Under the terms of the 1990 CAPL, T provided Q with an Independent Operations Notice (ION) and an attached Authorization for Expenditure (AFE) to drill the Fortierville well on the basis that Q would be responsible for 25% of the cost. Consistent with CAPL 1990 (see CAPL 1990, Article IX, Casing Point Election) the AFE did not cover completion. Q indicated that it would only participate in the operation if the operation included completion and a number of other add-ons including microseismic monitoring and a comprehensive evaluation program. While T indicated that it did intend to complete the well (and might need to issue a supplemental AFE), at no point did T actually issue a revised AFE. Q subsequently executed the unmodified AFE. T drilled the Fortierville well and a second well, the Ste Gertrude well, on the same conditions (i.e. an AFE that referred only to drilling but with T’s assurance that T would proceed to completion). Having drilled the wells in 2010, T decided to defer completion until 2011. In May 2011 T sent Q IONs and AFEs for the completion operations on both wells. T subsequently withdrew them and proceeded to carry out the completion operation with unexecuted AFEs and IONs.
In its action T sought to recover from Q 25% of the costs of the drilling and completion operations for the two wells. Q resisted and in response filed a counterclaim apparently to the effect that T’s promise to complete the two wells amounted to a misrepresentation and perhaps also sought some sort of equitable set-off although, as Master Prowse notes (at para 37), “Questerre neither pleads nor argues equitable set-off”.

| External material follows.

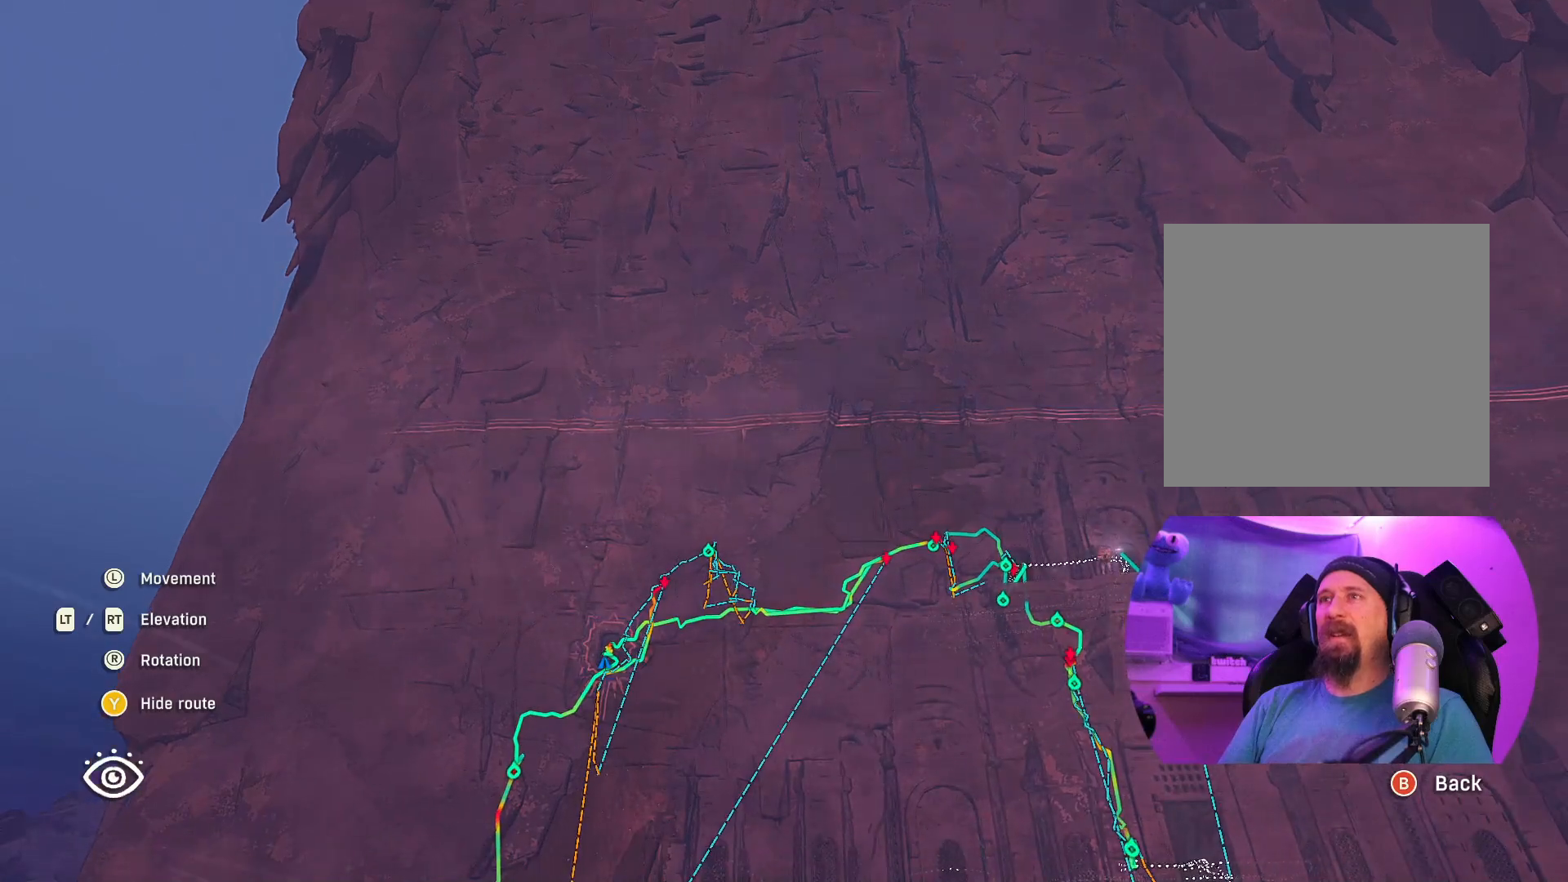
{"buttons": [], "left_stick": "up", "right_stick": "center", "events": [[33, "left_stick", "up-right"], [117, "left_stick", "up"]]}
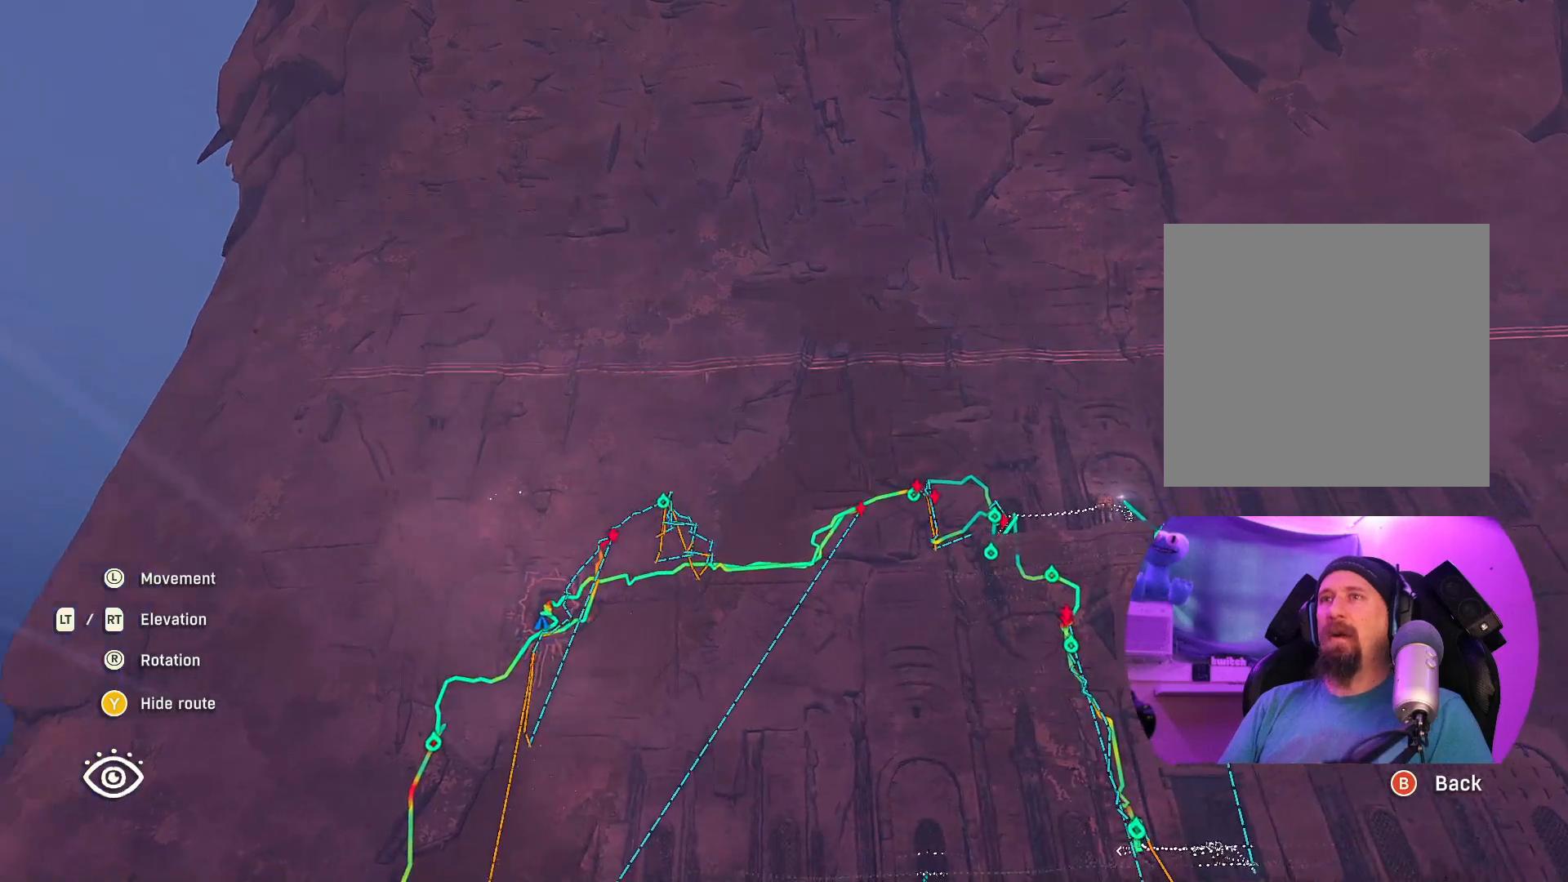
{"buttons": [], "left_stick": "up", "right_stick": "center", "events": [[100, "left_stick", "up-left"], [483, "left_stick", "up"]]}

In this application T, relying on the terms of cl. 505(b)(iv) of the CAPL 1990 sought summary judgement for Q’s 25% share of the costs. That clause (with Master Prowse’s underlining added) provides as follows:
[The Operator may] maintain an action or actions for such unpaid amounts and interest thereon on a continuing basis as such amounts are payable, but not paid by such defaulting Joint-Operator, as if the obligation to pay such amounts and the interest thereon were liquidated demands due and payable on the relevant dates such amounts were due to be paid, without any resort of such Joint-Operator to set-off or counterclaim (emphasis added by Master Prowse).
On this basis Master Prowse was prepared to conclude that Q was liable for 25% of the AFE drilling costs (i.e. up to casing point election). He concluded that there was a dispute as to liability for completion costs since T did not follow the CAPL procedure on this point. Liability for those costs would require a trial (at paras 8 & 11).
As for Q’s counterclaim (which was perhaps (at para 28) a basis for “the remedy of rescission, which will sweep away the farmout agreement and the ‘no set-off’ clause contained in that agreement”), Master Prowse concluded that it was doomed to failure because the representation relied on (the promise of intention to complete) did not fit the elements of a pre-contractual misrepresentation which might have justified rescission. And if there could be no rescission, then Q must be bound by the “no counterclaim as a defence to the operator’s demand” language of the CAPL agreement. Master Prowse did acknowledge, however, that Q might in fact have a counterclaim (at para 35) for breach of an obligation to complete (although quaere whether even this is true since elsewhere the judgment (at para 10) suggests that T did in fact complete the wells), but this would be determined by trial; but until then it could not, as I understand Master Prowse, be used to resist the liquidated demand claim for 25% of the drilling costs of the two wells.